I did three things here to address these disjunctive topics. One, that I’ve already mentioned, was to keep running refinements until the worst of the disjunctiveness was polished away. Before the refinements, some papers on probabilistic epistemology got classified in with papers on Hume, and I don’t know what the computer was thinking. A handful ended up there after the refinements, but not nearly as many.) A second is to use very clear labels for the topics, like “Sets and Grue,” to indicate that it is a disjunctive topic. And a third is to run a further analysis on articles in that topic to divide up the sets of articles from the grue articles. Eventually there ended up being ten topics where I felt this kind of split was worthwhile.
The fifth and final problem is that the algorithm can’t tell changes of topic apart from changes in style. If it becomes a requirement on all right-thinking philosophers to express oneself more or less exclusively in monosyllables, as seems to have been the case in midcentury Britain, then the algorithm will think that there is a new topic that is being discussed right then. I’m exaggerating of course about midcentury Britain, but there is a trend that matters, and that I’ll talk much more about later.

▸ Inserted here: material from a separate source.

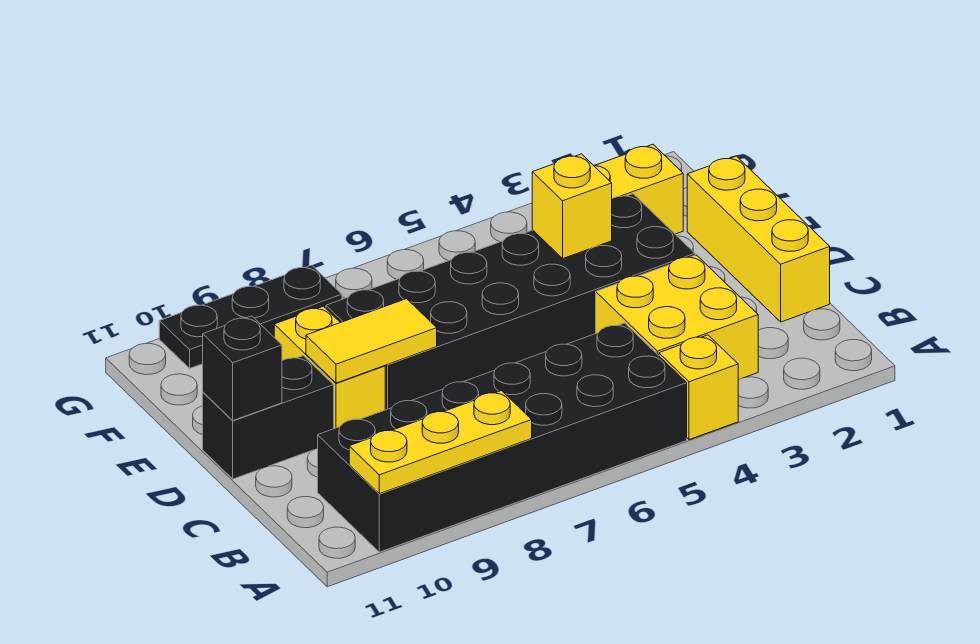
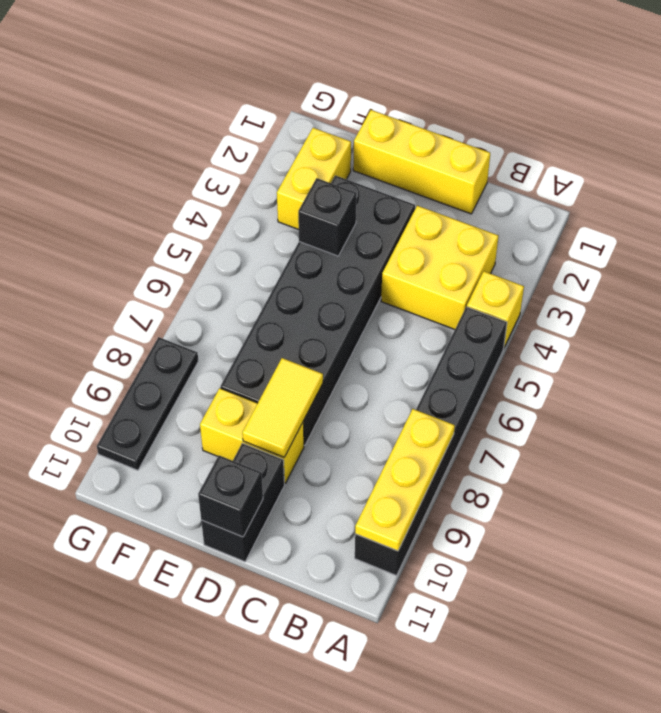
black brick A5:B10 level 1 -> black brick A5:A10 level 1
yellow brick E4 level 2 -> black brick E4 level 2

Or imagine what would happen if every philosopher all at once decided that objections shouldn’t be responded to with a new theory that has distinctive consequences but instead one should respond to worries with a new account that has distinctive commitments. Well, the model will think that there is this cool new subject about “worries,” “accounts,” and “commitments,” and that they’re being talked about. And if this stylistic change happens all at once across philosophy, the model will think that the generalist journals, the philosophy of science journals, and the moral and political journals are suddenly obsessed with the worry/account/commitment subject. Of course, philosophy couldn’t be so caught up chasing trends that something like this would happen all at once, could it? Could it? Let’s return to this issue at the very end and see how bad things got.